When Russell was elected Governor, he became chief executive of a state whose criminal justice system was considered something special even for the South, in the harshness with which its courts and prisons treated those who came within its purview, the overwhelming majority of whom were black. “Georgia exceeds in size and wealth most of the nearby states, but its prison system must be placed at the bottom of the list,” the National Society of Penal Institutions declared. Russell was very proud of that rigor, and of the role he played in maintaining it—so proud, in fact, that when, in 1969, a reporter interviewing him about his pre-Senate career neglected to raise the subject, Russell raised it himself.
“I suppose I was the harshest Governor on criminals” in the history of Georgia, he said. “All the statistics the last time I saw [them] showed I pardoned and paroled fewer people than any Governor they ever had.” Even as harsh a governor as his successor Eugene Talmadge (known as “Whippin’ Gene” because he said that while he had never actually been a member of the Ku Klux Klan, “I used to do a little whippin’ myself) had, Russell said, pardoned three times as many criminals as he had. Georgia’s criminal justice system as a whole, Russell said, was exceptional in the fairness with which it dispensed justice. Pointing out that he had been a criminal lawyer in his early career, he said, “I had never seen a man I knew was innocent, convicted.”
The incident during his governorship that brought him, for a brief time, into the national spotlight revolved around the harshest aspect of that system. In 1932, America was stunned by the publication of I Am a Fugitive from a Georgia Chain Gang.* Its author, Robert E. Burns, a young white New York accountant, successful before the First World War, had emerged from the war shell-shocked and unable to hold a job, wandered south to Georgia where, “so hungry I was seeing things,” he was partly persuaded and partly intimidated by two men into joining them in robbing a grocery store of four dollars and ei
ghty cents. Arrested in 1922, he was sentenced to six to ten years in the Georgia chain gangs, where men wore a heavy iron shackle on each ankle and were manacled together at work all day, and in their bunks at night—those of them lucky enough to be in bunks and not in the notorious “cage wagons.” Burns saw men tortured in medieval stocks, beaten with heavy leather straps, and worked to death until, within a year, he escaped.

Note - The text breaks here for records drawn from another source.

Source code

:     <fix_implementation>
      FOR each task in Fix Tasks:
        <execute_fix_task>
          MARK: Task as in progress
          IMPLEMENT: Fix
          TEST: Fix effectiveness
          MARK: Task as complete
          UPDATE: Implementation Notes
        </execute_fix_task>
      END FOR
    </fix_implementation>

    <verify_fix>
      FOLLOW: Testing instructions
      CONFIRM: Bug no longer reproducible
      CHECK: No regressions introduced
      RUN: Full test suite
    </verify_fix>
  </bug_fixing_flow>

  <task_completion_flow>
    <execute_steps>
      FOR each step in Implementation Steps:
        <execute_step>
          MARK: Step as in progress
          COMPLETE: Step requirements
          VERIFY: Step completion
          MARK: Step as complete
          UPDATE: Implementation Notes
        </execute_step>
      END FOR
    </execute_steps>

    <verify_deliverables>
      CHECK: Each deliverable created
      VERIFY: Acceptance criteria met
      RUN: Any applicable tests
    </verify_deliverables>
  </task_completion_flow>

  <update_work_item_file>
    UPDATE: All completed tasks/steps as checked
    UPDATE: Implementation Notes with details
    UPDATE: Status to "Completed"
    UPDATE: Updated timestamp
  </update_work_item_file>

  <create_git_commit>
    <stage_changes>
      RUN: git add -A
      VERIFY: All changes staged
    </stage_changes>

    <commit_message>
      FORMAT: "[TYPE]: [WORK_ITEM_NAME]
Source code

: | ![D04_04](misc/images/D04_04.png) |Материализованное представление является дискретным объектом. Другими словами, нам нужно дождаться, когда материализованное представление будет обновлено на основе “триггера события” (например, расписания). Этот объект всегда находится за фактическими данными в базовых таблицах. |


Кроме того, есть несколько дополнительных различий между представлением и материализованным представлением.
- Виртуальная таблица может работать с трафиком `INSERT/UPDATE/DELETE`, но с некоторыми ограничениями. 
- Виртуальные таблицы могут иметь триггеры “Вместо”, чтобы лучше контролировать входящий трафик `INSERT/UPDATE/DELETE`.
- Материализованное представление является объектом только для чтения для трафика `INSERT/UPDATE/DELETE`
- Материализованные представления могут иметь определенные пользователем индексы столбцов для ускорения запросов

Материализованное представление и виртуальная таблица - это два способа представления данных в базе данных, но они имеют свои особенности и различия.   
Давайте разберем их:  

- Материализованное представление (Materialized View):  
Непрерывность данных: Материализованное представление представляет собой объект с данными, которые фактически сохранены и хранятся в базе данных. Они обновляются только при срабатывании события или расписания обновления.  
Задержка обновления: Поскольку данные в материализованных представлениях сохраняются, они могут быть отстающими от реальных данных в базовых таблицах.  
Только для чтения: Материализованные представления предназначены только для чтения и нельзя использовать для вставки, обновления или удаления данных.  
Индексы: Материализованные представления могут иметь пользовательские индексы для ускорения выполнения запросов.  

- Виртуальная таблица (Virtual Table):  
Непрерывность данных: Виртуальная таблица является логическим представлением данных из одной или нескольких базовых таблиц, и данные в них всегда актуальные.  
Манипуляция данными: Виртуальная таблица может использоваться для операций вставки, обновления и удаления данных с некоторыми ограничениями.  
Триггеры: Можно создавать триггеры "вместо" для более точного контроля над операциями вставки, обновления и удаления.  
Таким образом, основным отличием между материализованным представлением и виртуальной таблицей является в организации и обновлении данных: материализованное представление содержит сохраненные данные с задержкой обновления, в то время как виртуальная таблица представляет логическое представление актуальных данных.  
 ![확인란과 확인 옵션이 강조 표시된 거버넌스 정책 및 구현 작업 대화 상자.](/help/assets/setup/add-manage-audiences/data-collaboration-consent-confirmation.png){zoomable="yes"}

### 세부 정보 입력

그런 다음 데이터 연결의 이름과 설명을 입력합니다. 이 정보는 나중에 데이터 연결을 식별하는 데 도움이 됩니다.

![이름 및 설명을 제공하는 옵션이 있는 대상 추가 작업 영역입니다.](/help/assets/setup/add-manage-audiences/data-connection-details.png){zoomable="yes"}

During the next several years, he became a reporter and then the editor of Chicago magazine, before Georgia detectives showed up in his office in 1929. Georgia prison officials promised him a release or a parole within ninety days if he returned voluntarily. As soon as he returned, however, the promise was broken; he was remanded to the same chain gang to complete his full sentence. Escaping within a year again and making his way to New Jersey, he wrote his book, which received respectful reviews. The “real importance” of this “breathtaking and heart-wrenching book … lies in the baring of Georgia’s incredible penal system … which manages to defeat essential justice and outrage humanity,” said the New York Times. “The conditions he describes there, the filth, the starvation rations, the inhuman shackles and chains, the body-breaking labor, the vicious cruelty, would be almost unbelievable if it were not that… investigators … substantiate what he says.” And the New York Herald Tribune said, “One would like to hear the answer of Georgia authorities to this burning book.”